Tromsø, the city affectionately called the “Gateway to the Arctic”, is a striking blend of culture and nature. With annual music and film festivals, theaters, cafes and sporting venues, the city abounds in a plethora of cultural activities that easily appeal to visitors and inhabitants alike.
Vast mountain landscapes and deep blue fjords surround the city’s center and its outlying regions. Outdoor enthusiasts will enjoy skiing, hiking, cycling and kayaking in an Arctic environment accessible to all.
Nature has many surprises in this part of the world. During the summer season, northern Norway shines under the midnight sun. While during winter - when the sun disappears from the horizon for two months - you often get to see the northern lights flickering with great bands of light across the sky.

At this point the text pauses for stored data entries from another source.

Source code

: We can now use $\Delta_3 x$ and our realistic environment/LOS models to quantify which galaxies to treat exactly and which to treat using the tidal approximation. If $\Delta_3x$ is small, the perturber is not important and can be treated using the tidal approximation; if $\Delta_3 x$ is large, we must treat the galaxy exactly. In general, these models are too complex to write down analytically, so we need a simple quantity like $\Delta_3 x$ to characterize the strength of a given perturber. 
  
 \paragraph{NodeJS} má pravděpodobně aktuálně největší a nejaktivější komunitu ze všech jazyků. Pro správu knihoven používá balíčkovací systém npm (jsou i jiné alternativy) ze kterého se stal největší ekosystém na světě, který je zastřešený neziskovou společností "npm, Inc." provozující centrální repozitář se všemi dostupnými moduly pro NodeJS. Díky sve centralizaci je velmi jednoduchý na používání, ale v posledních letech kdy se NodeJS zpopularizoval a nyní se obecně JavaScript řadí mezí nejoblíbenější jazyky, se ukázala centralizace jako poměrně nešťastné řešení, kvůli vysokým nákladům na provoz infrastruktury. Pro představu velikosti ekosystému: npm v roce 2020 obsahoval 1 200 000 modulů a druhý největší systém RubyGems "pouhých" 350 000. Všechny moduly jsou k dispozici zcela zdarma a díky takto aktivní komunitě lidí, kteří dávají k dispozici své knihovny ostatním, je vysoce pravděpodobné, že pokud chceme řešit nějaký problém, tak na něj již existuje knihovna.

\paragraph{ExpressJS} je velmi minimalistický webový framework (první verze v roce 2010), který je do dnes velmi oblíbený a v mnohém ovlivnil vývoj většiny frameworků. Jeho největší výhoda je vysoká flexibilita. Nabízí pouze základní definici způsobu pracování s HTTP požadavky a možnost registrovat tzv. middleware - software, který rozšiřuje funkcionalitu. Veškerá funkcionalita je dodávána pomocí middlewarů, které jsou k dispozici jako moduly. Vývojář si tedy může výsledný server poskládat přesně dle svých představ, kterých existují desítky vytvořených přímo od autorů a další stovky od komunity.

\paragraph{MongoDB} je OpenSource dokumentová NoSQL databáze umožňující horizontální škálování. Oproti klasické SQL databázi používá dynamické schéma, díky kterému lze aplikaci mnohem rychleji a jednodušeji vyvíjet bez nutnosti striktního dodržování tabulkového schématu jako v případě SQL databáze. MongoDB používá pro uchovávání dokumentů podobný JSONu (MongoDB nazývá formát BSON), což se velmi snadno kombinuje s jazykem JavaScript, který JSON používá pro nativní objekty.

Summer temperatures are cool; the average high is 15.3° C in July, and close to –2.2° C in January. Winter temperatures are mild, due to the influence of the Gulf Stream. Nonetheless, winters are frequently snow filled in Tromsø.
Tromsø, with it nearly 70 000 inhabitants, is the largest city in northern Norway. Here visitors will find an international mix of Norwegians, the Sami people, Russians, Swedes and more than 140 nationalities from around the globe.
Founded upon fishing, hunting and Arctic expeditions, the city has evolved into a modern metropolis of culture, administration, education and research. Tromsø is home to the world’s northernmost university, the Arctic University of Norway (UiT), and the University Hospital of North Norway (UNN).